Records from a data collection:
%%
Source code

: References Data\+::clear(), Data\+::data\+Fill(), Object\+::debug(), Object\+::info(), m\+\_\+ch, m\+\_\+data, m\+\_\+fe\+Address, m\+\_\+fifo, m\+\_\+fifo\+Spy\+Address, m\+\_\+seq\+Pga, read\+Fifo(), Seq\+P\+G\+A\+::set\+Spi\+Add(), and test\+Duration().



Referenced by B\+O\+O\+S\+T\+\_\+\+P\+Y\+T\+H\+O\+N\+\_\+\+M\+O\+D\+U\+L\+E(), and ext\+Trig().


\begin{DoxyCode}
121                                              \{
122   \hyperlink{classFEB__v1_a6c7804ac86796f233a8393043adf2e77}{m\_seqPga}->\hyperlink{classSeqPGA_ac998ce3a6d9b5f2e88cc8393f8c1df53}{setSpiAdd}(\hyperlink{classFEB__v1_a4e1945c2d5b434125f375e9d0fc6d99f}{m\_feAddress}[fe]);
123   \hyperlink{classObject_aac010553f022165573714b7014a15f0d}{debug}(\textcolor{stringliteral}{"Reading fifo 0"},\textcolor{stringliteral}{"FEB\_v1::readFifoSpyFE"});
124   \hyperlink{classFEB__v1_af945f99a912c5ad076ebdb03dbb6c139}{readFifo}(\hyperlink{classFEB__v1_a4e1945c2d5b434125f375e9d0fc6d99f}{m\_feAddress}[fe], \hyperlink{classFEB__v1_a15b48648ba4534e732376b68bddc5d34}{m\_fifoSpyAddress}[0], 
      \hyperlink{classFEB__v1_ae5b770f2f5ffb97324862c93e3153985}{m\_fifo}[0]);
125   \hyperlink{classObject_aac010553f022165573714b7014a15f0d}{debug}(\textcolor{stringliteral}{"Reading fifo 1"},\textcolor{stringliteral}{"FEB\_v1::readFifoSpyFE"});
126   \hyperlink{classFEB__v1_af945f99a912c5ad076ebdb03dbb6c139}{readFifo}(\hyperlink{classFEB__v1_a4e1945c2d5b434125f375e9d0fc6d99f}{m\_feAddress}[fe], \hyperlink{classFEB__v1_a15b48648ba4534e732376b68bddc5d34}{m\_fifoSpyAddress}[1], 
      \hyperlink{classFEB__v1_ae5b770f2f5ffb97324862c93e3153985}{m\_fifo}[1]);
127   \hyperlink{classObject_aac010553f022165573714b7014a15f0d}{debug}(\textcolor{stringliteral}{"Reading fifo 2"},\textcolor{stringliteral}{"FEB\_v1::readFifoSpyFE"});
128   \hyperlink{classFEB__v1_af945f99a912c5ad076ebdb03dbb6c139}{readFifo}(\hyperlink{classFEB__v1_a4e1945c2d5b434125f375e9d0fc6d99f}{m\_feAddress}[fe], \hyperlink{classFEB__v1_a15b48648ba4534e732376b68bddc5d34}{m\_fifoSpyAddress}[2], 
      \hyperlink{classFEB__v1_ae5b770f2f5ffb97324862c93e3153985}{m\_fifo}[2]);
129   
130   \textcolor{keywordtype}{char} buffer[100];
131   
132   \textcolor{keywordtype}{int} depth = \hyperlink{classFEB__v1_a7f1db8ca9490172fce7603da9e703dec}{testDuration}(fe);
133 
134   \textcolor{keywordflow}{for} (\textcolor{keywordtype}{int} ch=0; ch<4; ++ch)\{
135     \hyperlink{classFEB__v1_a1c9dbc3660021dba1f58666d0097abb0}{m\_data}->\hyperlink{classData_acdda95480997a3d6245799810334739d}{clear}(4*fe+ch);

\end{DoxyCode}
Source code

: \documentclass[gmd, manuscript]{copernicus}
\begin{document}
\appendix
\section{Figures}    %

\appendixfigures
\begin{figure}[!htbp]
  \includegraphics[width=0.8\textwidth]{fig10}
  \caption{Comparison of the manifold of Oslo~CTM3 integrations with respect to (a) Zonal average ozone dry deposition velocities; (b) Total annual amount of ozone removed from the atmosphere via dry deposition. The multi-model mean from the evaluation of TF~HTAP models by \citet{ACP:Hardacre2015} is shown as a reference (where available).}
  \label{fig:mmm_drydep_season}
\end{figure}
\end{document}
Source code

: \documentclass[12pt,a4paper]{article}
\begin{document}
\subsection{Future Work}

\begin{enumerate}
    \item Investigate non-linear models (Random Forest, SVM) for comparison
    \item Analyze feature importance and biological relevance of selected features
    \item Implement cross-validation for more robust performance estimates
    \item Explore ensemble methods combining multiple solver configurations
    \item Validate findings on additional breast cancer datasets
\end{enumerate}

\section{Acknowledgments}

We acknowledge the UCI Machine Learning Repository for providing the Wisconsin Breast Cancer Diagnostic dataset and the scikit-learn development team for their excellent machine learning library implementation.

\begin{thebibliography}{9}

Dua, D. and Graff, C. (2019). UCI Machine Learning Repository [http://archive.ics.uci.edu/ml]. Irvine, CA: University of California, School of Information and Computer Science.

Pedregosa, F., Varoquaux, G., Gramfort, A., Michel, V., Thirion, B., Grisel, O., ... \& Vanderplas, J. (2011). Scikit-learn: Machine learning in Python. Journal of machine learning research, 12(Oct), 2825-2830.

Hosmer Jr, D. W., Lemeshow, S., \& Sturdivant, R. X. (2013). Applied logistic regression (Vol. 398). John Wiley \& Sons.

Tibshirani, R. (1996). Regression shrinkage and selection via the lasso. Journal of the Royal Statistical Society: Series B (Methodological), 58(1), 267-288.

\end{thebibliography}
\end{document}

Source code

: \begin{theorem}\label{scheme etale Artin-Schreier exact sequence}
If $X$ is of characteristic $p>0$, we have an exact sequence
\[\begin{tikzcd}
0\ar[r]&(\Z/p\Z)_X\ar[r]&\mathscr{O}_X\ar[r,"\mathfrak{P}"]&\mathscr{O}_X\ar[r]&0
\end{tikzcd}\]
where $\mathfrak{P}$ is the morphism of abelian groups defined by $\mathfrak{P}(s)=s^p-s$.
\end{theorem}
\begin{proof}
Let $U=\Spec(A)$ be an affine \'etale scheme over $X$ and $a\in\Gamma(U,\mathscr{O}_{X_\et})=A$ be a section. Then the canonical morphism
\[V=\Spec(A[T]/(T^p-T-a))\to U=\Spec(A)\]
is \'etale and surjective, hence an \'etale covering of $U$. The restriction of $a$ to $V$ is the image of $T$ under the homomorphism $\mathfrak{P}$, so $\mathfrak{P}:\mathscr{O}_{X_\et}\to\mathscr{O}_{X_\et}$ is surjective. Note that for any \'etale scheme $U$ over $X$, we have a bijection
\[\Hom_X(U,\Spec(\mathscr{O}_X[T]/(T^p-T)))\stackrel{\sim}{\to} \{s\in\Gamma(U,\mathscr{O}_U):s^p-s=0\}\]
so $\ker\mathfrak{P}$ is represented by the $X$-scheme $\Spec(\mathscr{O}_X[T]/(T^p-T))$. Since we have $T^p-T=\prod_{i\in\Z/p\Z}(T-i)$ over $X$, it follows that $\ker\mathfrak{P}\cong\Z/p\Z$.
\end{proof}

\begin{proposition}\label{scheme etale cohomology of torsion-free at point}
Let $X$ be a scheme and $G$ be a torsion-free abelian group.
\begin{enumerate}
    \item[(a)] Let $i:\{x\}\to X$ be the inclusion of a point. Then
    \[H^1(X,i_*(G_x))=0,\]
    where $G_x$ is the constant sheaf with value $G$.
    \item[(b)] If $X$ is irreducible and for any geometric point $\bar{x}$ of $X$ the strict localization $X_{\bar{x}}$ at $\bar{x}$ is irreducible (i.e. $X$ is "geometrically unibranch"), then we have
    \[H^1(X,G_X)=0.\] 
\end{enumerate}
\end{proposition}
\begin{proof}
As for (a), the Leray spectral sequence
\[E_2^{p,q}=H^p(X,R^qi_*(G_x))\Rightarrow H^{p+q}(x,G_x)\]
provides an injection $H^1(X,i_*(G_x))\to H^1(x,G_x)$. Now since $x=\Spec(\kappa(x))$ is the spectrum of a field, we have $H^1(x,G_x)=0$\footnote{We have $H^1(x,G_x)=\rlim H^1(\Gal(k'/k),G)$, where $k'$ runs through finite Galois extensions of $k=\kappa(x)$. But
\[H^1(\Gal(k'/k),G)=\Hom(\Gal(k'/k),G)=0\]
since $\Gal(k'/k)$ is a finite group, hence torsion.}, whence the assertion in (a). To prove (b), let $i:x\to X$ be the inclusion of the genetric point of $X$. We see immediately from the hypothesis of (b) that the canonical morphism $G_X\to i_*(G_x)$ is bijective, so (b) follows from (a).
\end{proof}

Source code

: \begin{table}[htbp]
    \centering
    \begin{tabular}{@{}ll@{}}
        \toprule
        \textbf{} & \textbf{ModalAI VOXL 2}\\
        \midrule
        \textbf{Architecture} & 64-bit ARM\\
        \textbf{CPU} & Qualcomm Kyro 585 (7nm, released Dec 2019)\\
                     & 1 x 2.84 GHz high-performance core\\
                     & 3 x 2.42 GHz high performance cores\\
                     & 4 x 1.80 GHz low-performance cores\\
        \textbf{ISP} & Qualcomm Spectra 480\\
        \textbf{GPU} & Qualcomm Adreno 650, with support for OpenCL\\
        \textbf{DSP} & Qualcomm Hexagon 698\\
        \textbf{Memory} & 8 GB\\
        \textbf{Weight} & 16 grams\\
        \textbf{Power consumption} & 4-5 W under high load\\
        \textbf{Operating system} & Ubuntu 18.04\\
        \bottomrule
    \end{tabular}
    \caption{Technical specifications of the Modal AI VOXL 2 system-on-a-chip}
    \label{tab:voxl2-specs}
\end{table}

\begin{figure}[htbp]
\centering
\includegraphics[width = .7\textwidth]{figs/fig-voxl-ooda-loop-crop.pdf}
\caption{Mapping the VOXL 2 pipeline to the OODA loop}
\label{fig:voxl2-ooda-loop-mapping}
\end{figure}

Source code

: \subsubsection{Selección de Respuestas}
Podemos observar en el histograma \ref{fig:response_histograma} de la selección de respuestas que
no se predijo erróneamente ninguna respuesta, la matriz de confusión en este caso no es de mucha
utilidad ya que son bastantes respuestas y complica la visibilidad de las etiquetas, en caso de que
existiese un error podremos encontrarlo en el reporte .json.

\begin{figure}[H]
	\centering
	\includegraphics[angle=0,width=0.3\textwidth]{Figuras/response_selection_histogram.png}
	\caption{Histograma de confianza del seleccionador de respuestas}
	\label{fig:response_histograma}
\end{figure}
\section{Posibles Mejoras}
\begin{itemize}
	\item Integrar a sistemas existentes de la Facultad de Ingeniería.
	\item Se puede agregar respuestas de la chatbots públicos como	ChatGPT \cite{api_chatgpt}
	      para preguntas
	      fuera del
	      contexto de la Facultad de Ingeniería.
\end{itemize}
%%
» Task to carry out: What this exercise asks for is every line of the data above with the word "etale".

» Task solution:
: \begin{theorem}\label{scheme etale Artin-Schreier exact sequence}
Let $U=\Spec(A)$ be an affine \'etale scheme over $X$ and $a\in\Gamma(U,\mathscr{O}_{X_\et})=A$ be a section. Then the canonical morphism
is \'etale and surjective, hence an \'etale covering of $U$. The restriction of $a$ to $V$ is the image of $T$ under the homomorphism $\mathfrak{P}$, so $\mathfrak{P}:\mathscr{O}_{X_\et}\to\mathscr{O}_{X_\et}$ is surjective. Note that for any \'etale scheme $U$ over $X$, we have a bijection
\begin{proposition}\label{scheme etale cohomology of torsion-free at point}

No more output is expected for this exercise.